TASK ITEM :: List every line below that contains the string "protected", treating uppercase and lowercase as different.

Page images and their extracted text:
Start of Block

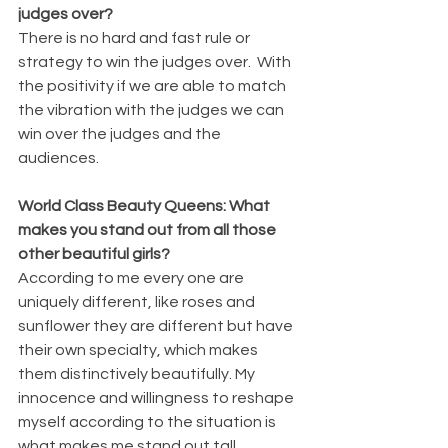
judges over?
There is no hard and fast rule or 
strategy to win the judges over.  With 
the positivity if we are able to match 
the vibration with the judges we can 
win over the judges and the 
audiences.
World Class Beauty Queens: What 
makes you stand out from all those 
other beautiful girls?
According to me every one are 
uniquely different, like roses and 
sunflower they are different but have 
their own specialty, which makes 
them distinctively beautifully. My 
innocence and willingness to reshape 
myself according to the situation is 
what makes me stand out tall.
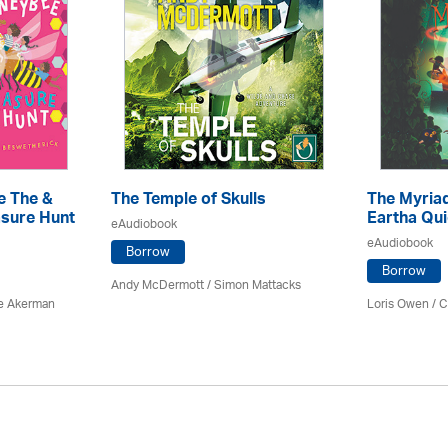
e The &
The Temple of Skulls
The Myriad
sure Hunt
Eartha Qu
eAudiobook
eAudiobook
Borrow
Borrow
Andy McDermott / Simon Mattacks
e Akerman
Loris Owen / C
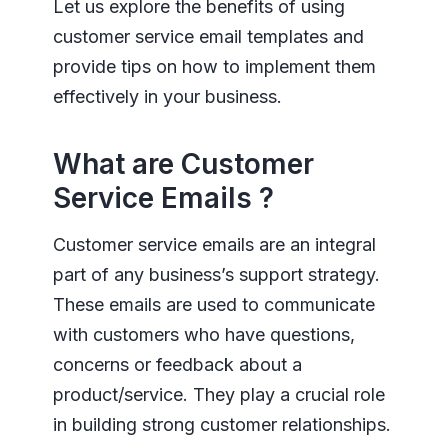
Let us explore the benefits of using
customer service email templates and
provide tips on how to implement them
effectively in your business.
What are Customer
Service Emails ?
Customer service emails are an integral
part of any business’s support strategy.
These emails are used to communicate
with customers who have questions,
concerns or feedback about a
product/service. They play a crucial role
in building strong customer relationships.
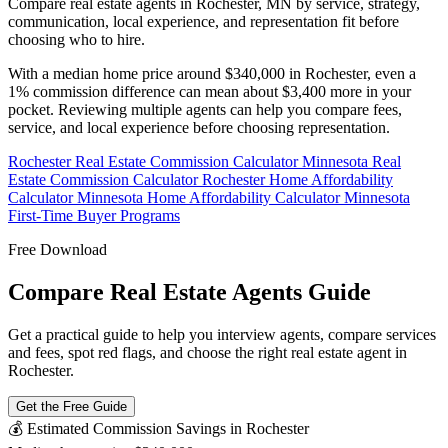
Compare real estate agents in Rochester, MN by service, strategy,
communication, local experience, and representation fit before
choosing who to hire.
With a median home price around $340,000 in Rochester, even a
1% commission difference can mean about $3,400 more in your
pocket. Reviewing multiple agents can help you compare fees,
service, and local experience before choosing representation.
Rochester Real Estate Commission Calculator
Minnesota Real
Estate Commission Calculator
Rochester Home Affordability
Calculator
Minnesota Home Affordability Calculator
Minnesota
First-Time Buyer Programs
Free Download
Compare Real Estate Agents Guide
Get a practical guide to help you interview agents, compare services
and fees, spot red flags, and choose the right real estate agent in
Rochester.
Get the Free Guide
💰 Estimated Commission Savings in Rochester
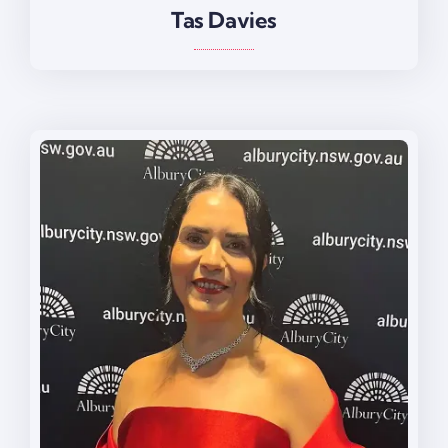
Tas Davies
Tas Davies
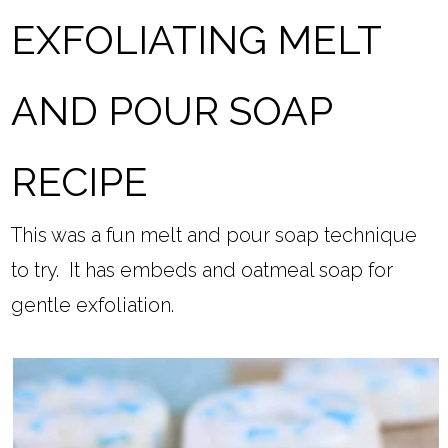
EXFOLIATING MELT
AND POUR SOAP
RECIPE
This was a fun melt and pour soap technique
to try. It has embeds and oatmeal soap for
gentle exfoliation.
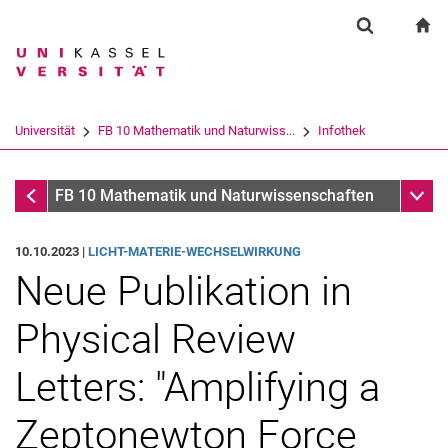
Springe direkt zu: Inhalt
Springe direkt zu: Suche
Springe direkt zu: Hauptnav
zu
Suchformul
Suchbegriff
Suchmaschine
Universität
FB 10 Mathematik und Naturwiss...
Infothek
Suchen (öffnet externen Link in einem 
Infothek
Unter
FB 10 Mathematik und Naturwissenschaften
10.10.2023 |
LICHT-MATERIE-WECHSELWIRKUNG
Neue Publikation in
Physical Review
Letters: "Amplifying a
Zeptonewton Force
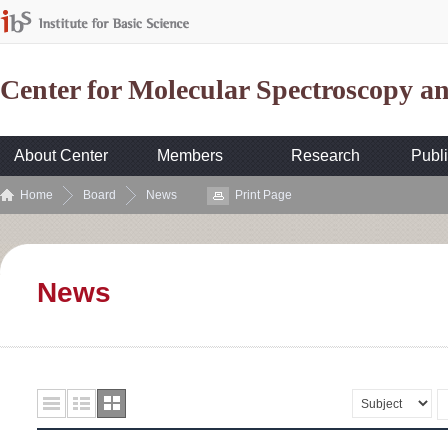
Center for Molecular Spectroscopy 
About Center
Members
Research
Publi
Home
Board
News
Print Page
News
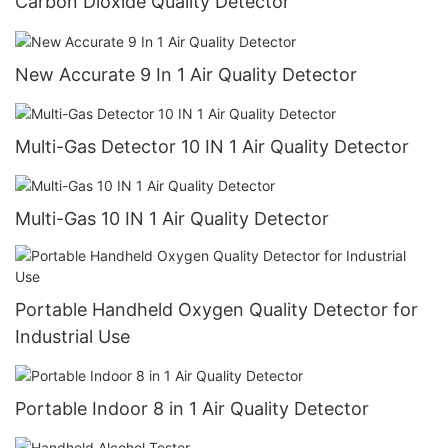
Carbon Dioxide Quality Detector
New Accurate 9 In 1 Air Quality Detector
Multi-Gas Detector 10 IN 1 Air Quality Detector
Multi-Gas 10 IN 1 Air Quality Detector
Portable Handheld Oxygen Quality Detector for
Industrial Use
Portable Indoor 8 in 1 Air Quality Detector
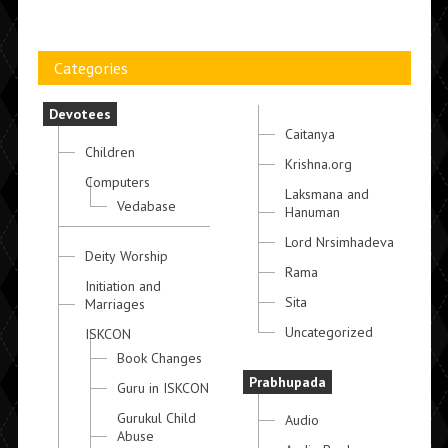
Categories
Devotees
Caitanya
Children
Krishna.org
Computers
Laksmana and
Vedabase
Hanuman
Lord Nrsimhadeva
Deity Worship
Rama
Initiation and
Sita
Marriages
Uncategorized
ISKCON
Book Changes
Prabhupada
Guru in ISKCON
Gurukul Child
Audio
Abuse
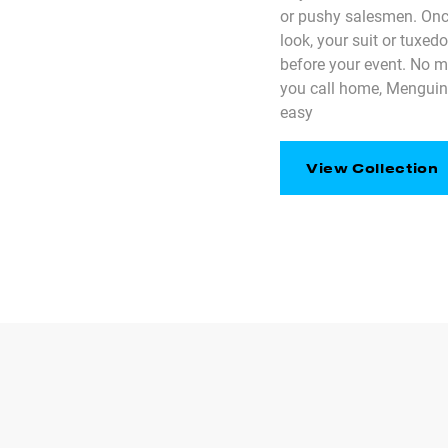
or pushy salesmen. Onc
look, your suit or tuxed
before your event. No 
you call home, Menguin
easy
View Collection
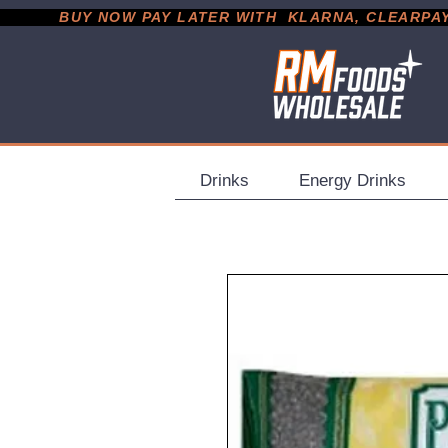
           BUY NOW PAY LATER WITH  KLARNA, CLEARPAY &
Drinks
Energy Drinks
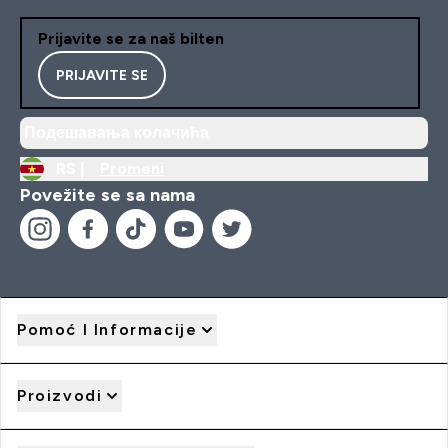
Prijavite se za naš bilten
PRIJAVITE SE
Подешавања колачића
RS |
Promeni
Povežite se sa nama
Pomoć I Informacije
Proizvodi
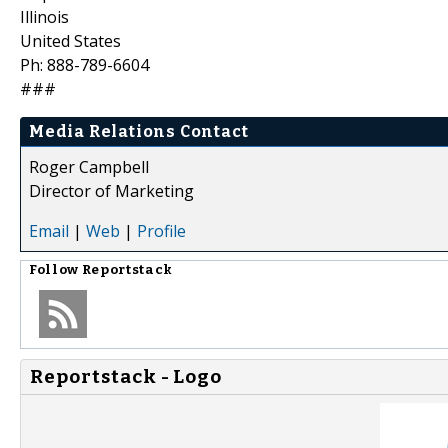
Illinois
United States
Ph: 888-789-6604
###
Media Relations Contact
Roger Campbell
Director of Marketing
Email
|
Web
|
Profile
Follow
Reportstack
Reportstack - Logo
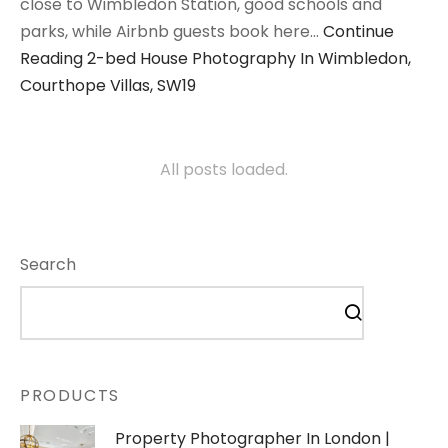
close to Wimbledon Station, good schools and
parks, while Airbnb guests book here…
Continue
Reading
2-bed House Photography In Wimbledon,
Courthope Villas, SW19
All posts loaded.
Search
PRODUCTS
Property Photographer In London |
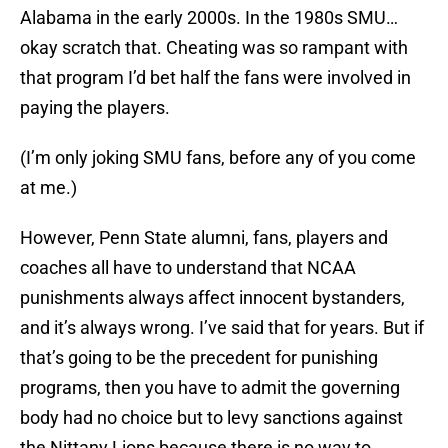
Alabama in the early 2000s. In the 1980s SMU…
okay scratch that. Cheating was so rampant with
that program I’d bet half the fans were involved in
paying the players.
(I’m only joking SMU fans, before any of you come
at me.)
However, Penn State alumni, fans, players and
coaches all have to understand that NCAA
punishments always affect innocent bystanders,
and it’s always wrong. I’ve said that for years. But if
that’s going to be the precedent for punishing
programs, then you have to admit the governing
body had no choice but to levy sanctions against
the Nittany Lions because there is no way to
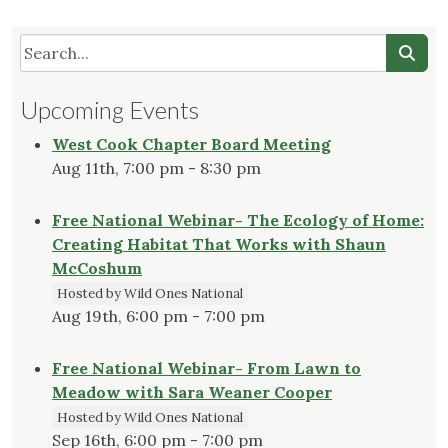
Upcoming Events
West Cook Chapter Board Meeting
Aug 11th, 7:00 pm - 8:30 pm
Free National Webinar- The Ecology of Home:
Creating Habitat That Works with Shaun
McCoshum
Hosted by Wild Ones National
Aug 19th, 6:00 pm - 7:00 pm
Free National Webinar- From Lawn to
Meadow with Sara Weaner Cooper
Hosted by Wild Ones National
Sep 16th, 6:00 pm - 7:00 pm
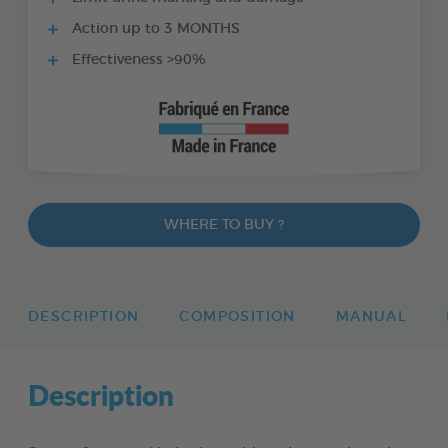
Action up to 3 MONTHS
Effectiveness >90%
WHERE TO BUY ?
DESCRIPTION
COMPOSITION
MANUAL
Description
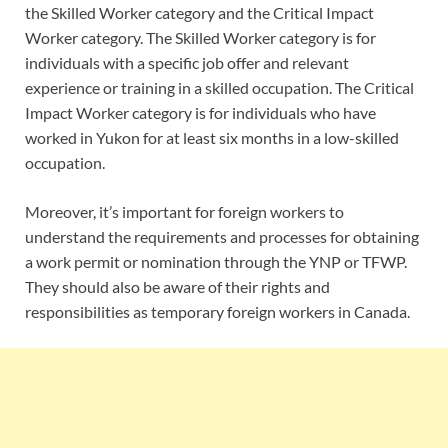
the Skilled Worker category and the Critical Impact
Worker category. The Skilled Worker category is for
individuals with a specific job offer and relevant
experience or training in a skilled occupation. The Critical
Impact Worker category is for individuals who have
worked in Yukon for at least six months in a low-skilled
occupation.
Moreover, it’s important for foreign workers to
understand the requirements and processes for obtaining
a work permit or nomination through the YNP or TFWP.
They should also be aware of their rights and
responsibilities as temporary foreign workers in Canada.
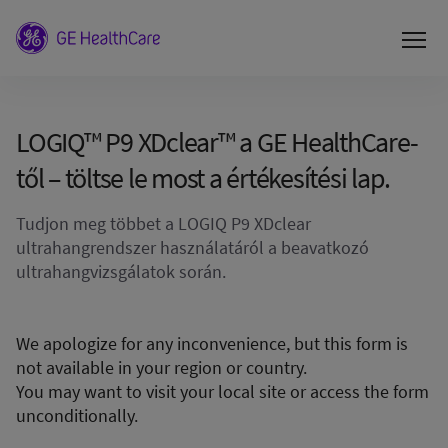
LOGIQ™ P9 XDclear™ a GE HealthCare-
től – töltse le most a értékesítési lap.
Tudjon meg többet a LOGIQ P9 XDclear
ultrahangrendszer használatáról a beavatkozó
ultrahangvizsgálatok során.
We apologize for any inconvenience, but this form is
not available in your region or country.
You may want to visit your local site or access the form
unconditionally.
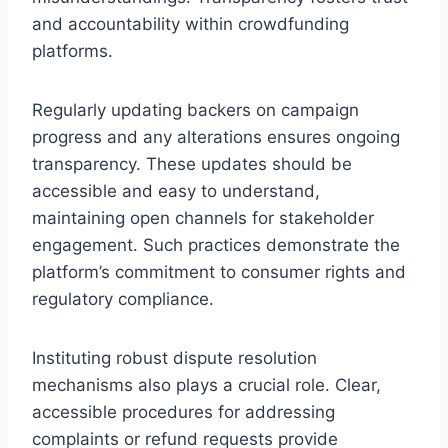
and accountability within crowdfunding
platforms.
Regularly updating backers on campaign
progress and any alterations ensures ongoing
transparency. These updates should be
accessible and easy to understand,
maintaining open channels for stakeholder
engagement. Such practices demonstrate the
platform’s commitment to consumer rights and
regulatory compliance.
Instituting robust dispute resolution
mechanisms also plays a crucial role. Clear,
accessible procedures for addressing
complaints or refund requests provide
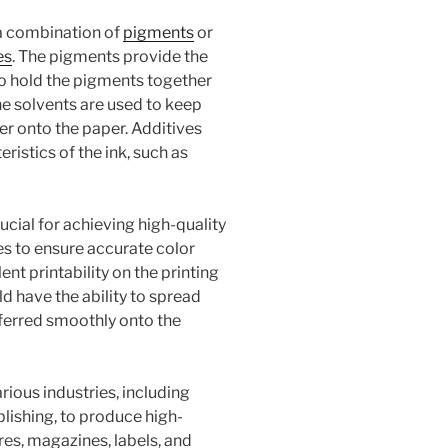
 a combination of
pigments
or
es
. The pigments provide the
 to hold the pigments together
he solvents are used to keep
sfer onto the paper. Additives
istics of the ink, such as
ucial for achieving high-quality
es to ensure accurate color
nt printability on the printing
ld have the ability to spread
sferred smoothly onto the
rious industries, including
lishing, to produce high-
res, magazines, labels, and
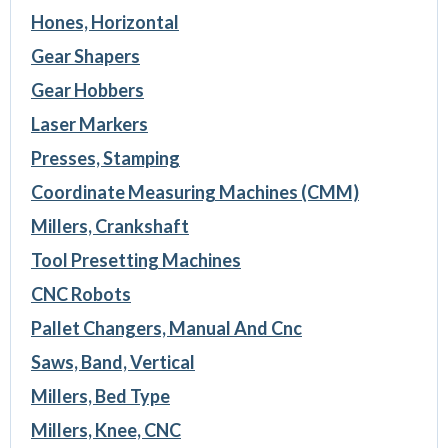
Hones, Horizontal
Gear Shapers
Gear Hobbers
Laser Markers
Presses, Stamping
Coordinate Measuring Machines (CMM)
Millers, Crankshaft
Tool Presetting Machines
CNC Robots
Pallet Changers, Manual And Cnc
Saws, Band, Vertical
Millers, Bed Type
Millers, Knee, CNC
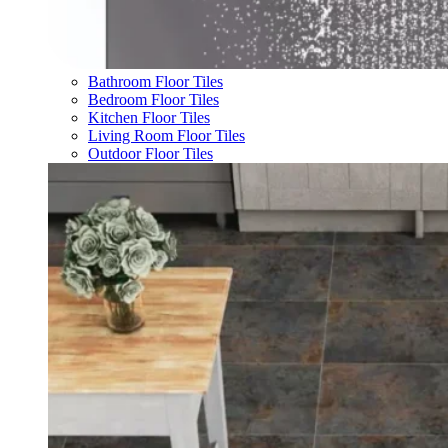
Bathroom Floor Tiles
Bedroom Floor Tiles
Kitchen Floor Tiles
Living Room Floor Tiles
Outdoor Floor Tiles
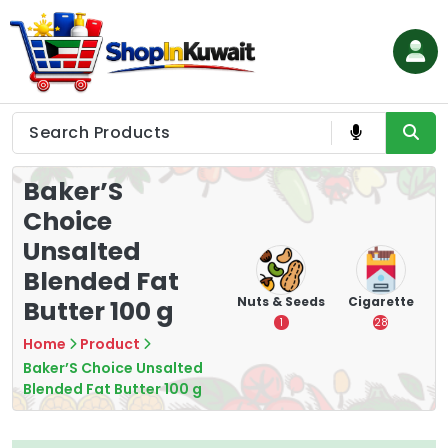
Skip
to
content
Shop in Kuwait
Baker’S
Choice
Unsalted
Blended Fat
hips
Tea
Chips &
Nuts & Seeds
Cigarette
Butter 100 g
Crisps
7
1
28
16
Home
Product
Baker’S Choice Unsalted
Blended Fat Butter 100 g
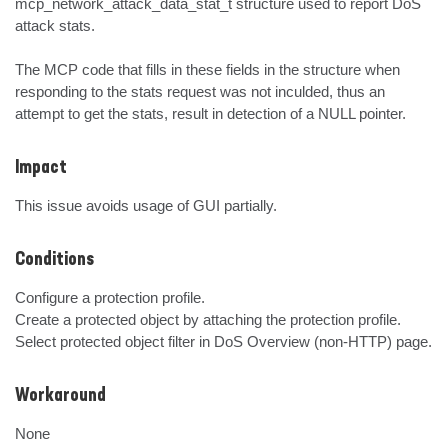
mcp_network_attack_data_stat_t structure used to report DoS 
attack stats.

The MCP code that fills in these fields in the structure when 
responding to the stats request was not inculded, thus an 
attempt to get the stats, result in detection of a NULL pointer.
Impact
This issue avoids usage of GUI partially.
Conditions
Configure a protection profile.

Create a protected object by attaching the protection profile.

Select protected object filter in DoS Overview (non-HTTP) page.
Workaround
None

End of Block

REPLY TO THE EXERCISE ::
Create a protected object by attaching the protection profile.
Select protected object filter in DoS Overview (non-HTTP) page.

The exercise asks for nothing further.